D'na..d'na, d'na, d'na, d'na..wrEEEEEEEE! *jaws theme*

Did you know that guppies have teeth? I didn't 'till i put it in the SEM. This is another one from the guppy embryos back in school.

These images were taken on a Hitachi2700 SEM.

DLP Mirrors

Here's another entry of some images from when I was back in school. One day, my professor (Bill Carmichael at MATC Madison) brought in a DLP chip from a DLP projection television. The concept of how a DLP television works is quite unique. The chip is set up as an array of tiny little mirrors. Each one moves individually to project tiny bits of the image. With most DLPs, each mirror is responsible for one pixel.
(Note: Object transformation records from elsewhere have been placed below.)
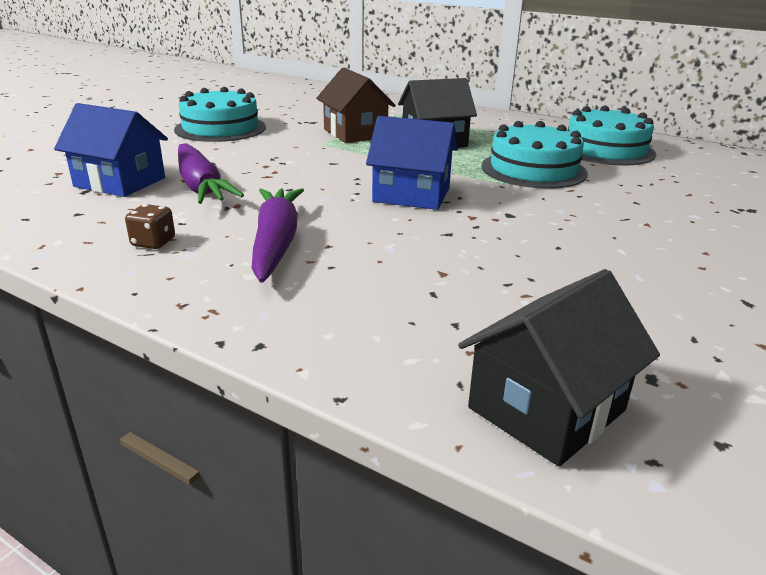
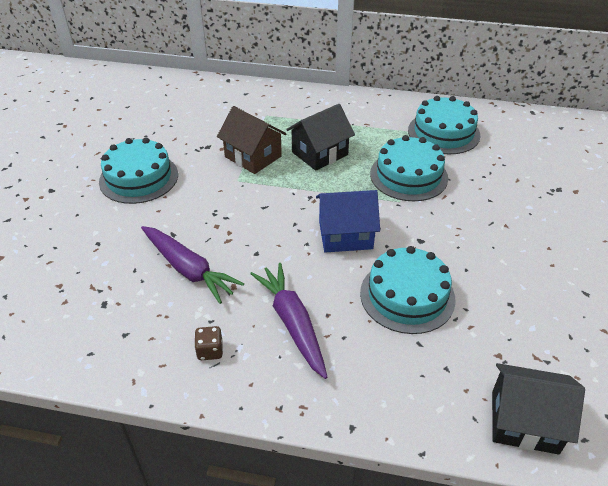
camera: 20 degrees left, 15 degrees up
blue house [54,103,168,197] -> none
black house [458,269,660,467] -> black house turned 75 degrees clockwise [492,363,585,455]
none -> turquoise cake [360,246,456,334]

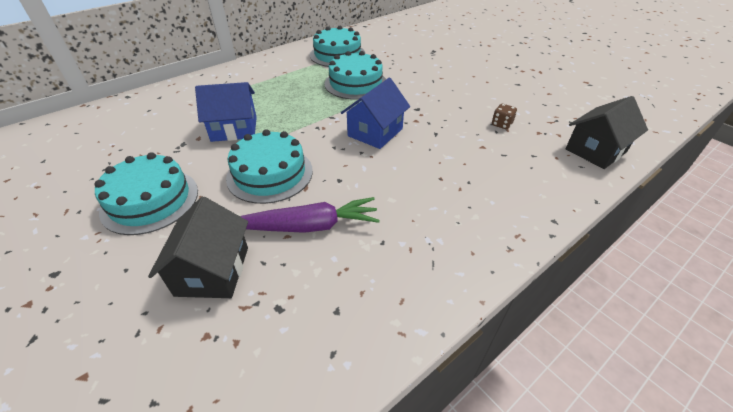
camera: 50 degrees left, 0 degrees up
brown dice [194,326,223,360] -> brown dice moved to [492,104,517,129]
brown house [217,106,286,174] -> blue house [195,82,257,142]
purple carrot [250,263,327,379] -> none
black house [286,104,355,171] -> black house moved to [148,197,248,298]
turquoise cake [360,246,456,334] -> turquoise cake moved to [226,129,313,204]

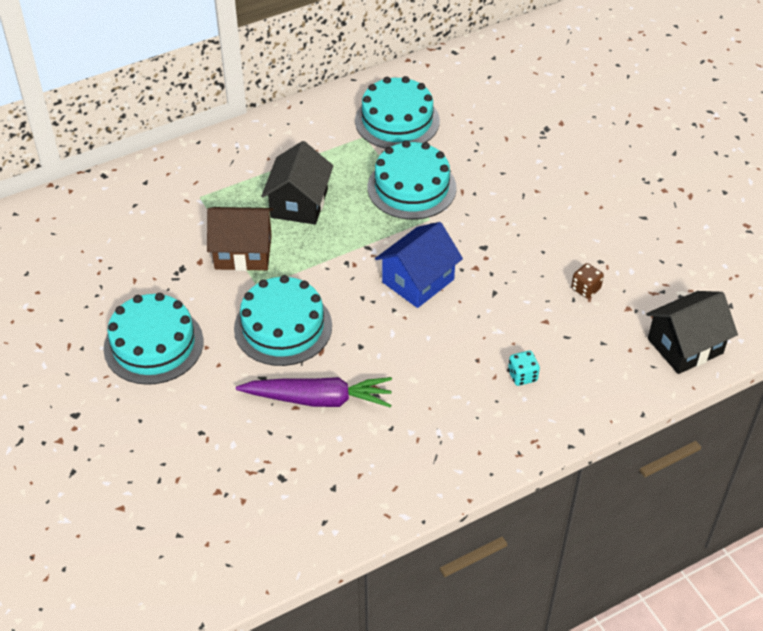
camera: 10 degrees right, 5 degrees up
black house [148,197,248,298] -> black house moved to [261,141,333,224]
blue house [195,82,257,142] -> brown house [207,207,274,271]
none -> turquoise dice [508,351,540,386]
Due to a mishap in the sample preparation of the chip, some of the mirrors fell off of their mechanical posts. This turned out to be a happy accident as it exposed the machinery so that more than just an array of mirrors could be seen. I captured these images on a Hitachi 2700 Scanning Electron Microscope. Click on each image to enlarge them.

A few pics

Let's add some fun pics. I've been in the EM field for a few years now. Here are a few images from back in school. All can be clicked to view them larger. More current work will follow.
This is a diatome. In the background are broken up ones. This was gathered from some diatomaceuos earth that we bought to keep slugs away from the veggies we were growing. The image was gathered with a Hitachi 2700 SEM and colorized in Photoshop.


This is some moss I found growing between two pieces of sidewalk. The image was gathered with a Hitachi 2700 SEM and colorized in Photoshop.


Here are a few images of some gills from a guppy embryo. Some were freeze fractured with liquid nitrogen to expose the contents. The images were gathered on a JEOL 840 SEM. One was colorized in Photoshop.